In the circus surrounding the Tea Party reaction to the health insurance reform bill, Republican Congressman Eric Cantor is stepping in as a ringmaster.
In the midst of death threats against nearly a dozen Democrats who voted for the bill, Cantor is blaming the victims, saying they are using these threats as political fodder. Cantor, the Republican Whip, claims that his campaign office was shot at and that he has gotten threatening e-mails himself, with the implied message to his opponents: “man up and ignore it.”

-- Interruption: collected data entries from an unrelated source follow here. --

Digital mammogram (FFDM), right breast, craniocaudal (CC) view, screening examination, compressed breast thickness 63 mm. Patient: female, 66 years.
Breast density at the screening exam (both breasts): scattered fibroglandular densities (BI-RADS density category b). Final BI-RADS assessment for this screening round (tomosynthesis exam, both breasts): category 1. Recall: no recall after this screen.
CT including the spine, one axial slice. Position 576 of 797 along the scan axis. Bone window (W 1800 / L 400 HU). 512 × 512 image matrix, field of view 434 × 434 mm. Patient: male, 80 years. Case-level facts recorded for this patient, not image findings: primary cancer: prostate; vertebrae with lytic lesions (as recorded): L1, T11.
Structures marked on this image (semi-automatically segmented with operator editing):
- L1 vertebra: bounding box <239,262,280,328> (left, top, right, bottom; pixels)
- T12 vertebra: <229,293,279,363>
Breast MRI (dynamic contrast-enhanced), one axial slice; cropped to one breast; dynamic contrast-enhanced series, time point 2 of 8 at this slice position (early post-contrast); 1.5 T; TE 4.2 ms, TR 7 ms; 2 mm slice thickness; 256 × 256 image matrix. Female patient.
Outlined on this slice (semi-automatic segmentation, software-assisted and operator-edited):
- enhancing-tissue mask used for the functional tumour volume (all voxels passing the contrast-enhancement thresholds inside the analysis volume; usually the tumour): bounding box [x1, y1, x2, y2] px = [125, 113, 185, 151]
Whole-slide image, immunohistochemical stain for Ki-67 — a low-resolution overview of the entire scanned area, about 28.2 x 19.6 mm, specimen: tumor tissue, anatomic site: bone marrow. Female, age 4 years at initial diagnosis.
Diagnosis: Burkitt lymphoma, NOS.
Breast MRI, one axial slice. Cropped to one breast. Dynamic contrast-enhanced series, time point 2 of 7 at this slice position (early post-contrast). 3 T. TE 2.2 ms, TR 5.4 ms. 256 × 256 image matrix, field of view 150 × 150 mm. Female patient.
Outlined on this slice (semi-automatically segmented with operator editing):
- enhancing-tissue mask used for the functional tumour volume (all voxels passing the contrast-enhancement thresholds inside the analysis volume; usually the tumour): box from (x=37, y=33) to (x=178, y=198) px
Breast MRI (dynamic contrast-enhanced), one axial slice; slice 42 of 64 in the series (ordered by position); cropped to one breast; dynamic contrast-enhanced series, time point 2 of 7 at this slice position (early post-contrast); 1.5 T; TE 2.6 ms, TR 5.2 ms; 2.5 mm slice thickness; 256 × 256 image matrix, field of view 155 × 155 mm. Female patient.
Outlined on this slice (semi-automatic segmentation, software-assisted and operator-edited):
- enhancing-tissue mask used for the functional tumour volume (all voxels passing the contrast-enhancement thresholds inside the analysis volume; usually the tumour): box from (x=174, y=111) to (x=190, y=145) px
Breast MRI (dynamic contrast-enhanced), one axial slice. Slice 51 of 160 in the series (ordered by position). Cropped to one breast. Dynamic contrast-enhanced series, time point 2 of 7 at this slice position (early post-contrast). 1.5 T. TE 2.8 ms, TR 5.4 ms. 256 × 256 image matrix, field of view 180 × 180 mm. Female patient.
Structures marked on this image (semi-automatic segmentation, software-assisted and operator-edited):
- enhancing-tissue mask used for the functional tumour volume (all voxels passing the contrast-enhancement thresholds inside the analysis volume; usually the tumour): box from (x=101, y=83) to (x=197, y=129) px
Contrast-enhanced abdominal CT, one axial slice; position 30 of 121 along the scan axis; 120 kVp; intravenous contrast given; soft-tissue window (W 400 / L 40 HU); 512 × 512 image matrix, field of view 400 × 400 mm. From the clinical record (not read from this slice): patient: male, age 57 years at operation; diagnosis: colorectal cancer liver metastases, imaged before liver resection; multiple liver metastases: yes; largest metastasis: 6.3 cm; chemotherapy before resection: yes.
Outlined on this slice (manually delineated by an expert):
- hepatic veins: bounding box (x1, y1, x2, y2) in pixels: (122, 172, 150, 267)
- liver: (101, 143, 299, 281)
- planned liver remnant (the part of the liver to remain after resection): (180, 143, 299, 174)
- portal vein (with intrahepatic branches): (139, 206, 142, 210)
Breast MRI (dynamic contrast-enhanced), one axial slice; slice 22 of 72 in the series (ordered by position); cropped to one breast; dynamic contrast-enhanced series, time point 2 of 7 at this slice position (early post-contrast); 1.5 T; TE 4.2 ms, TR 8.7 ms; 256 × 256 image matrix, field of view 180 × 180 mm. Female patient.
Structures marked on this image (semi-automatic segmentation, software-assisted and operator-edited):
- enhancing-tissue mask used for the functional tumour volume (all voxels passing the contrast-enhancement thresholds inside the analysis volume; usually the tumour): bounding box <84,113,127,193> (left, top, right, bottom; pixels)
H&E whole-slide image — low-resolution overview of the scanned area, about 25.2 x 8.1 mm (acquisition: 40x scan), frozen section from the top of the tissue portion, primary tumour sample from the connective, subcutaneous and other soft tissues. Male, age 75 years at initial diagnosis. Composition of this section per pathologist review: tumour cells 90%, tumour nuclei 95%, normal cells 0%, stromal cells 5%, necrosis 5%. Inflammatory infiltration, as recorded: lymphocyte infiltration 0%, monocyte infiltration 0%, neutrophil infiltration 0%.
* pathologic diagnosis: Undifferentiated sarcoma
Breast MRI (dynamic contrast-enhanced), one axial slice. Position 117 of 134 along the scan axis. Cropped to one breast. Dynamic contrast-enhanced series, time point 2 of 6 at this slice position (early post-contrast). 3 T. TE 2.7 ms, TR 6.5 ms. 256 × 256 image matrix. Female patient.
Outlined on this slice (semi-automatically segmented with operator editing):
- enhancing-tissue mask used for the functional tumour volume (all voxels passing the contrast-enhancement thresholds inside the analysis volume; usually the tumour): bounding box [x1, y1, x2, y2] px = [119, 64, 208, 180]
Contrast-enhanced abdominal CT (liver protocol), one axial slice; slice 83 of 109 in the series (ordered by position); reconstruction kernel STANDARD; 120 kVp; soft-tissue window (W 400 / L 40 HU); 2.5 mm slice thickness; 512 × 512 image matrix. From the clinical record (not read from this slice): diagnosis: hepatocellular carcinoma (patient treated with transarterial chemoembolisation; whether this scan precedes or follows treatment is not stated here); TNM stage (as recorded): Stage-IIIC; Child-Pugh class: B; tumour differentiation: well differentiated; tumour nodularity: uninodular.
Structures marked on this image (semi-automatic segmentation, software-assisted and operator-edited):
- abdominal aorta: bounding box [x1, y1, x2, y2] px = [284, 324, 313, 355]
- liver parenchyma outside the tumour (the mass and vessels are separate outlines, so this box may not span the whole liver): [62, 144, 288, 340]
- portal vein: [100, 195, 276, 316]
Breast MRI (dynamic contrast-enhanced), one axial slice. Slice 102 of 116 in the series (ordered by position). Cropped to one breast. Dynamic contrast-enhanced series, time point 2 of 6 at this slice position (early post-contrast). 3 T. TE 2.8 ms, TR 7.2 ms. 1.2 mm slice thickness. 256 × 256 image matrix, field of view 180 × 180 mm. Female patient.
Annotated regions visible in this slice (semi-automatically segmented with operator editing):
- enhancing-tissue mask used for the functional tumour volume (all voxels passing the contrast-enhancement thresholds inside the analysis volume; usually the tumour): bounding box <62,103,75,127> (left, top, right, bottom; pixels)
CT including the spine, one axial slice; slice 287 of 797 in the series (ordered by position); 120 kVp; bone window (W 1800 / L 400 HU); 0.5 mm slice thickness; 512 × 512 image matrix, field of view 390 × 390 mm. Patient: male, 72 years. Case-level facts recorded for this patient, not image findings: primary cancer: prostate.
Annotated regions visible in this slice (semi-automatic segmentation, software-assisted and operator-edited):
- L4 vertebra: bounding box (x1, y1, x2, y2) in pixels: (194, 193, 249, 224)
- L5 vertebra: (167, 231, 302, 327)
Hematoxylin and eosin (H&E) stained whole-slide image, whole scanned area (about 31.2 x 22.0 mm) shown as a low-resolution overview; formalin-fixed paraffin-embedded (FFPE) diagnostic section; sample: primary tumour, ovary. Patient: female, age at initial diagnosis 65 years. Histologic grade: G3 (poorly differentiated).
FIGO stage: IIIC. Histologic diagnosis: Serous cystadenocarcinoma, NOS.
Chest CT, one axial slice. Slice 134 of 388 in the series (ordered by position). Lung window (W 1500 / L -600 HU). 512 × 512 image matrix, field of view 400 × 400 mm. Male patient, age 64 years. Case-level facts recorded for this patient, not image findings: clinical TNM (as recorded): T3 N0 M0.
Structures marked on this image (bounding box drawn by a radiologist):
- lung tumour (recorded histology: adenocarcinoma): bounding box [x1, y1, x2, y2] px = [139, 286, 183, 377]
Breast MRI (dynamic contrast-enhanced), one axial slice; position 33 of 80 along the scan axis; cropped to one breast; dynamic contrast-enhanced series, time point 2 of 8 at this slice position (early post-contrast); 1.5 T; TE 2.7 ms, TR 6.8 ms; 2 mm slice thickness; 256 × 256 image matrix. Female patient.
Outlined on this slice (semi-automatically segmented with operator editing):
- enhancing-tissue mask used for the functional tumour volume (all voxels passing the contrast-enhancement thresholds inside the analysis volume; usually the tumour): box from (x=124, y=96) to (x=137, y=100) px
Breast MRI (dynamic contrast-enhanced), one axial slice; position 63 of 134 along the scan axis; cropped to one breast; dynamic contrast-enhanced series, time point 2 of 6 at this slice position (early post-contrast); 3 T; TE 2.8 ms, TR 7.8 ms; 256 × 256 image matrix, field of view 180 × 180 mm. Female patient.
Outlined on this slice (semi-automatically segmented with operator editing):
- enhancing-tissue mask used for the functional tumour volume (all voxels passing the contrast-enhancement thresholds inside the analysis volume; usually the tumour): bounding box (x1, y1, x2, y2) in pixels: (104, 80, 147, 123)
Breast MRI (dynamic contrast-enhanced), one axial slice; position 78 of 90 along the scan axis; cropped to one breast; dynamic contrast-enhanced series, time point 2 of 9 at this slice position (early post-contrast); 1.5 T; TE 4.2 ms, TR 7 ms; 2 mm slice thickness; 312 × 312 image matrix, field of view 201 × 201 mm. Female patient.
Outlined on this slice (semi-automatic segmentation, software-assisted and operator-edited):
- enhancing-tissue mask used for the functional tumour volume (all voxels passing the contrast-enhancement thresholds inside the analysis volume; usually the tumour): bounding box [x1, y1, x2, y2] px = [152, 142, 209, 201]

However, a casket was left on one Democratic Congressman’s lawn. A Democratic Congresswoman was told her children would be “assassinated.” A gas line was mistakenly cut at a house owned by one Democratic Congressman’s brother – I say mistakenly, because the people who did it thought it was the Congressman’s house.
The people making these threats are mentally disturbed; they have to be. But they are being encouraged by the Republicans’ take-no-prisoners battle against health insurance reform, a battle that has led to hyperbole by party leaders, including House Minority Leader John Boehner’s assertion that one Democrat in particular would be a “dead man” if he stepped back inside his district.
And Sarah Palin’s Facebook page (!) uses gun sights to mark the Democratic members of Congress she thinks should be targeted this fall.
One of the most bizarre things about this whole turmoil is that the health care legislation is a collection of conservative provisions that, in the past, Republicans would likely have embraced. In fact, according the Democratic Whip James Clyburn, the legislation is nearly identical to a counter-proposal that former Republican Senate Majority Leader Bob Dole (R-Kan) pushed in opposition to President Clinton’s failed attempt at universal health care back in the 1990s.
The distortions the Republicans have made about this legislation throughout this process have led to this frightening atmosphere. They have spread fear about this legislation, rather than helping craft the legislation. They preyed on the fears of the sick and elderly by falsely alleging the bill would create “death panels” that would “kill grandma.” They charged that it would socialize medicine, when it did exactly the opposite.
Worse, they excited the already agitated fringe of the pro-life movement (a fringe agitated enough in the past to kill doctors outside clinics) that this legislation will lead to federal funding of abortion, when there is no language in the bill suggesting this possibility.
Perhaps it is Cantor, and his leader, Rep. John Boehner, who need to “man-up” and back off the incendiary rhetoric stirring up this fringe element. So far, their strategy seems to be taking two steps away from these lunatics and one step back towards them as they try to harness the hatred being spewed to power their party’s electoral prospects this fall.
There’s a poorly disguised wink-and-a-nudge as they mouth the words about abhorring violence. If they don’t make a more convincing effort to calm the waters, we fear that the nation may witness the type of hatred-fueled violence we endured in the 1960s.